WHEN I began writing a regular opinion column for The Northern Echo, back in 1996, I had three children, aged five, three and one.

I wrote about everything from politics and religion to women’s issues and whatever happened to be on telly that week. But with three lively, demanding boys tearing around the kitchen while I sat at my keyboard, I, inevitably, touched on the vagaries of family life too.

Readers shared in my desperate hunt for that frustratingly elusive Christmas toy – the first Buzz Lightyear, a character then driving hundreds of thousands of parents up and down the country to insanity and beyond.

And I confessed when I spotted, to my horror, little black nits – the scourge of primary school parents everywhere - in my blond toddler’s curls just as my long-haired sister gave him a cuddle a few days before her wedding.

Readers discovered, not long after me, my shock at finding I was pregnant again – and again. You shared those two later pregnancies and births with me, along with agonising over the formidable responsibility of naming a child, as my brood swelled from three to five.
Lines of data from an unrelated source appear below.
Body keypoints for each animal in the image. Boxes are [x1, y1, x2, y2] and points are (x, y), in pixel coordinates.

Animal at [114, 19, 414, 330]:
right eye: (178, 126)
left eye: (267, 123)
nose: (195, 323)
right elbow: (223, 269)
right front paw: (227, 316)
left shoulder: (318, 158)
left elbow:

By 2005, my column had evolved into Mum at Large and I had the privilege of documenting all the funny, chaotic, hair-raising, frustrating, uplifting and occasionally heart-breaking events of our family life for The Northern Echo.

Getting anything done felt like wading through treacle, and I longed for the equivalent of an air traffic control tower to help keep track of our various comings and goings - especially after the head teacher called to tell me I’d left my four-year-old behind at school after rushing off with his older brothers to tennis lessons.
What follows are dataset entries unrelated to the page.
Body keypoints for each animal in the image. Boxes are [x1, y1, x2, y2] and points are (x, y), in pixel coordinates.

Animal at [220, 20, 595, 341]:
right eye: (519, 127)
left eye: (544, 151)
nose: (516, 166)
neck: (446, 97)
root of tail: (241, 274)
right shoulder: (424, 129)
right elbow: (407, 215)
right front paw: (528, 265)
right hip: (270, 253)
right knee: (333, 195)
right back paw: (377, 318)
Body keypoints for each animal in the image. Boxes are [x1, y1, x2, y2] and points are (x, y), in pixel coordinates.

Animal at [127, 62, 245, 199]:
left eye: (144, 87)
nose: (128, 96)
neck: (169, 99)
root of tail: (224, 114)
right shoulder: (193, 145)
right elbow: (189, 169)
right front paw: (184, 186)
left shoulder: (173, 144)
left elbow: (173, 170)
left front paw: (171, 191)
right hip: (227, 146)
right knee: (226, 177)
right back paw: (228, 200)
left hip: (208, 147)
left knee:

You readers were wonderful. I received countless letters, particularly from older parents telling me how they missed those noisy, messy, chaotic days, the best of their lives, when their children were young.
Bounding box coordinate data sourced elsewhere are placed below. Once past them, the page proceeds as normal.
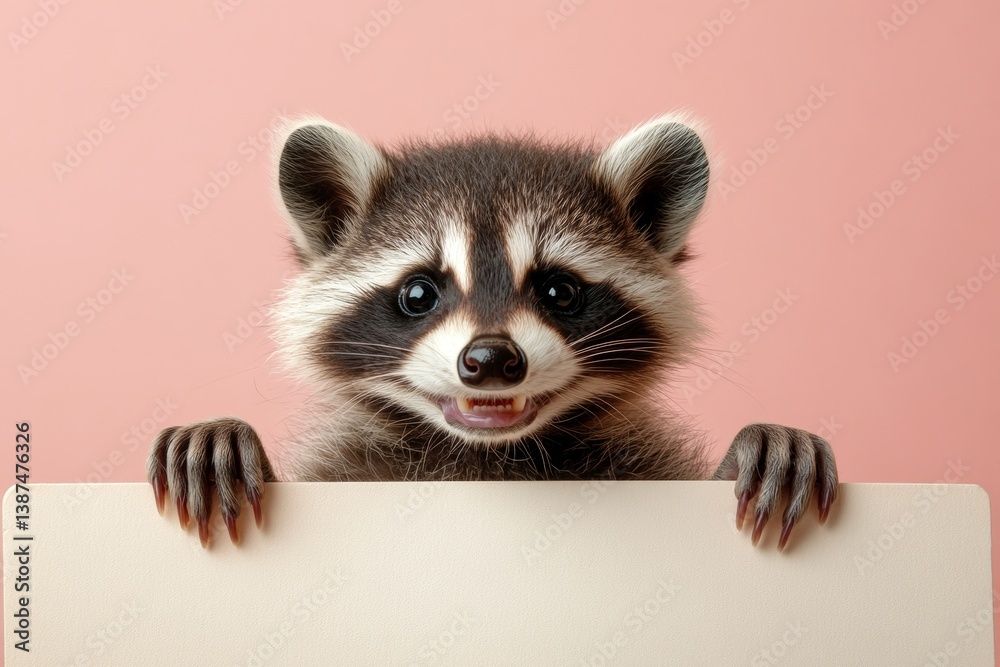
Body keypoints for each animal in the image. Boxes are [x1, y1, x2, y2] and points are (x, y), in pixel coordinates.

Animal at [146, 114, 838, 551]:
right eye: (419, 293)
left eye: (558, 291)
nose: (490, 360)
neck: (489, 459)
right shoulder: (354, 469)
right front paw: (231, 436)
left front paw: (753, 446)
And now that my boys, aged 15 to 26, are – nearly - all grown up, I know exactly what they mean. I miss those days too.

You joined me on the emotional rollercoaster ride through everything from my boys’ first days at school to the pressure of exams, teenage angst, leaving home for university and venturing out into the big, wide world of work.

You shared in our grief at the loss of much-loved grandparents and my terror when one of the boys was rushed to hospital by ambulance after nearly drowning when he was caught in a rip tide and swept out to sea.

We had countless trips to hospital, from a life-threatening asthma attack to concussion, broken bones and a particularly hair-raising night when we discovered our ten-year-old crying in pain in the garden at 3am after, it emerged, he jumped from his bedroom window while sleepwalking.

But, thankfully (and I am thankful every day for this) they all survived, limbs intact.

Of course, I didn’t dare write about some events, in order to spare everyone’s blushes. Some escapades are best left to the imagination. Let’s just say my boys were typical teenagers.

But while they often had me tearing my hair out, I probably spent more of my time laughing. Because having a gang of spirited, joyful, mischievous boys is, above all, fun.

They thought it was hilarious when I found a grey fleece lying on the stairway while sorting out laundry in their bedrooms one morning. I couldn’t work out if it was a dirty one I had dropped on the way down, or a clean one on the way up.

The only way to be sure was to smell it. But, strangely, it didn’t have that distinctive scent of sweaty teenage boy, nor the fragrance of something freshly laundered. I was baffled.

After sniffing under the armpits for a good few minutes, I noticed the puzzled expression on the face of the man who was there to lay the new stair carpet. It was, of course, his. The boys never let me live that one down.

Since this is my last column, as I move to begin a new job, I will leave you with my favourite joke of all time.

Three-year-old Patrick, a serious, thoughtful boy, told a friend we had a giraffe in our garden: “He’s insistent it’s a real one, not a toy,” she told me.

When I asked Patrick about it later, he explained: “But you’re always telling us to shut the front door to stop the giraffe getting in.”

Thank you for all your lovely letters and emails over the years. I will miss you. And for any new parents out there, I will pass on the one piece of advice my mother gave me: “Just take it as it comes.”